Saturday, October 3, 2015

"It's Jeb's Fault!"

The following editorial was carried by the Ft. Myers NEWS-PRESS on September 23, 2015


"It's Jeb's Fault!"   by Jack Bovee

Many pundits ask Jeb Bush about his support for Common Core, but none question him on his major gaffe as Governor—eliminating Florida’s long-standing graduation requirement that students successfully complete courses in American History and Government.  That this happened so soon after 9/11 and at the time numerous surveys reported American students lacked basic knowledge of history, civics, geography and economics is downright bizarre.  For example, a National Geographic study in 2002 revealed that young adults in Mexico and seven other nations could better identify the location of the U.S. on a world map, could more accurately determine the correct size of the U.S. population, and could better identify the Taliban or Al Qaeda than their 18-24 year peers in this nation!  Bruce Cole, Chair of the National Endowment of the Humanities, published “Our National Amnesia” in the Wall Street Journal in May, 2002 describing an entire series of devastating reports.

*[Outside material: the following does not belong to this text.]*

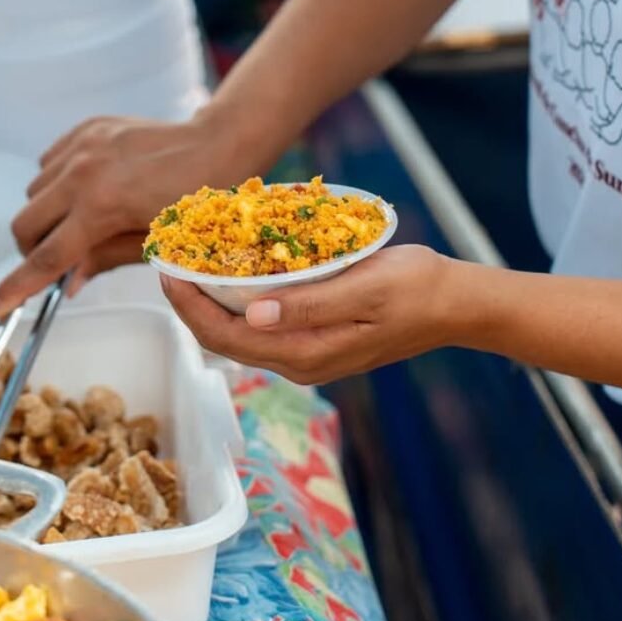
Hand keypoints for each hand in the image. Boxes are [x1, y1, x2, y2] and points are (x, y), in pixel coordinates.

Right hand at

Moreover, Jeb was fully aware that National Assessment for Educational Progress continually revealed our students’ worst subject as American History. That no state is ever compared on NAEP social studies assessments might give a clue as to why students do perform so poorly in historical and civic understanding and why Jeb could feel completely comfortable eliminating such courses as high school requirements!   This is still the case today.
     Jeb was also fully aware that a huge percentage of Florida’s students arrived in our state from non-democratic nations.  Under his proposal many would graduate without ever having exposure to our nation’s civic and historical heritage.  Jeb’s resistance to allowing civic and historical knowledge to even be considered when promoting students from one grade level to the next in grades one to five made the assimilation of these children virtually impossible. All attempts to add social studies to the state’s Pupil Progression Plan—even after the Florida Chancellor for K-12 lent his support to the effort—failed under his leadership!   Just how were Florida schools supposed to assimilate such children into American society?   
     After the legislature passed Jeb’s plan in 2003, he was excoriated in Congress by Jim Davis (D-Tampa) and by Senator Lamar Alexander, a former Republican Secretary of Education, who scrupulously avoided mentioning his name.  He was criticized by conservatives like Phyllis Schlafly and quietly rebuked by former Democratic governor Bob Graham.  None of it stuck and he remained undeterred. 
     Around this same time his administration sent to all districts a 90 question D.O.E. Drug Awareness survey that was administered to 70,000 Florida students.  Unlike civic and historical knowledge, Florida’s youth would be compared in these drug surveys —district by district--and Florida to the rest of the nation.
     The following year Florida’s history teachers went on the offensive.  Since the 1980s their pleas for some sort of state and district accountability—even along the lines of the Drug Awareness surveys—had fallen repeatedly upon deaf ears in Tallahassee.  They protested that Florida’s Department of Education had abandoned its civic education mission.  Florida’s D.O.E. distributed suggested reading activities for students at grade three, for example, that rarely contained historical or civic education content.  Rather, stories about the “differences between dogs and cats” and how to “make a peanut-butter and jelly sandwich” went out to school districts as “models” for reading instruction.  Floridians today can thank its history teachers and not Jeb Bush for the fact that once again all its graduates must successfully pass American History and Government to graduate.   He fought us all the way!
     For those who want to know why young Americans today know so little about our nation’s past or its form of government--I suggest some future pundit ask “Jeb!” 


Jack Bovee has been a social studies teacher in Florida for over 40 years and was formerly Chair of the Legislative Committee for the Florida Council for the Social Studies during this time.  He lives with his wife in Fort Myers.